Por su parte, Estados Unidos intenta mantener su predominio mediante alianzas tradicionales y nuevas estrategias enfocadas en contrarrestar la expansión china. La acusación de fascismo puede entenderse además como una crítica al intervencionismo militar y las políticas exteriores de Estados Unidos en las últimas décadas. Desde las guerras en Medio Oriente hasta la presión sobre países soberanos a través de sanciones económicas y golpes diplomáticos, Washington ha sido acusado por sus detractores de actuar de manera hegemónica y, en ciertos casos, unilateral. Esta percepción alimenta narrativas que buscan legitimar una resistencia al orden establecido y promover una agenda multipolar. No obstante, el uso de un término tan fuerte como "fascismo" también tiene dimensiones estratégicas y comunicativas.
En la política internacional, las palabras cargadas de simbolismo funcionan como herramientas para movilizar apoyos internos y proyectar una imagen de fortaleza frente al adversario. Así, Xi Jinping apela a un sentimiento nacionalista y antiimperialista dentro de China, reforzando el consenso social en torno a su liderazgo y a la defensa del país contra lo que se presenta como amenazas externas. La respuesta de Estados Unidos a estas acusaciones no se ha hecho esperar y sigue enmarcada dentro de la lógica de desacreditación y rivalidad que caracteriza las relaciones actuales. El gobierno estadounidense resalta la importancia de la democracia, la libertad y los derechos humanos como valores fundamentales de su política exterior, contraponiéndose a la visión que Xi ofrece sobre orden y estabilidad. Esta confrontación discursiva refleja un choque profundo entre visiones del mundo que difícilmente pueden reconciliarse sin importantes concesiones y acuerdos.
Por otro lado, la comunidad internacional observa con atención estas tensiones, conscientes de que la retórica confrontacional puede elevar la incertidumbre y afectar la cooperación en temas globales cruciales como el cambio climático, la seguridad cibernética o la gestión de pandemias.

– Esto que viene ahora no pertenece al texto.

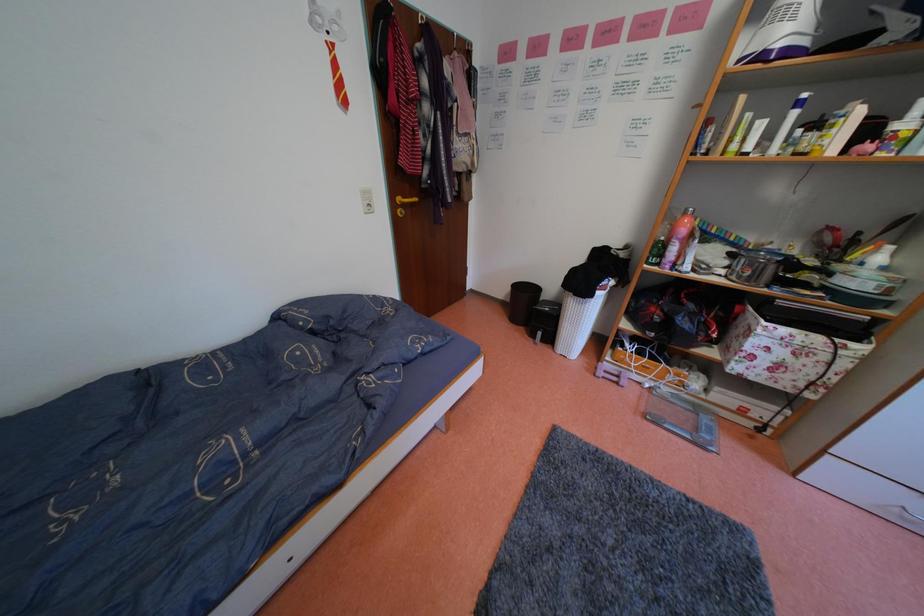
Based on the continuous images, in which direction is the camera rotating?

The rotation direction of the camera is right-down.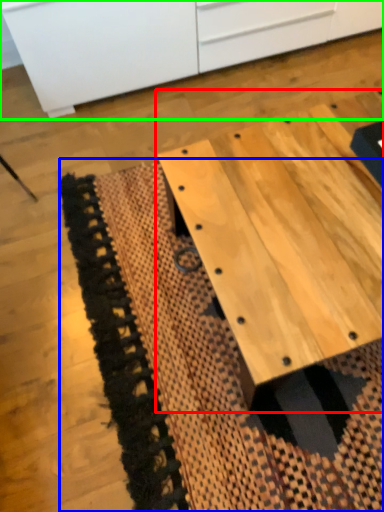
Question: Estimate the real-world distances between objects in this image. Which object is farther from table (highlighted by a red box), mat (highlighted by a blue box) or cabinetry (highlighted by a green box)?

Choices:
 (A) mat
 (B) cabinetry

Answer: (B)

La capacidad de las potencias para encontrar canales de diálogo efectivos será clave para evitar escaladas que pongan en riesgo la estabilidad internacional. Además, el papel de otros actores, como Rusia, la Unión Europea, India y países en desarrollo, es fundamental para comprender la complejidad del escenario actual. Cada uno intenta navegar entre la influencia estadounidense y china, buscando sacar provecho de las oportunidades económicas mientras gestionan sus propias prioridades políticas y estratégicas. En conclusión, la comparación realizada por Xi Jinping entre la hegemonía estadounidense y las fuerzas fascistas representa un síntoma de las profundas divisiones y desafíos del orden internacional contemporáneo.
Más allá del valor literal de la expresión, su uso resalta una disputa por el poder, la legitimidad y la visión de futuro que define el siglo XXI. En un mundo interconectado pero fragmentado, la búsqueda de un equilibrio entre competencia y cooperación será esencial para garantizar un desarrollo pacífico y sostenible para las naciones y sus ciudadanos.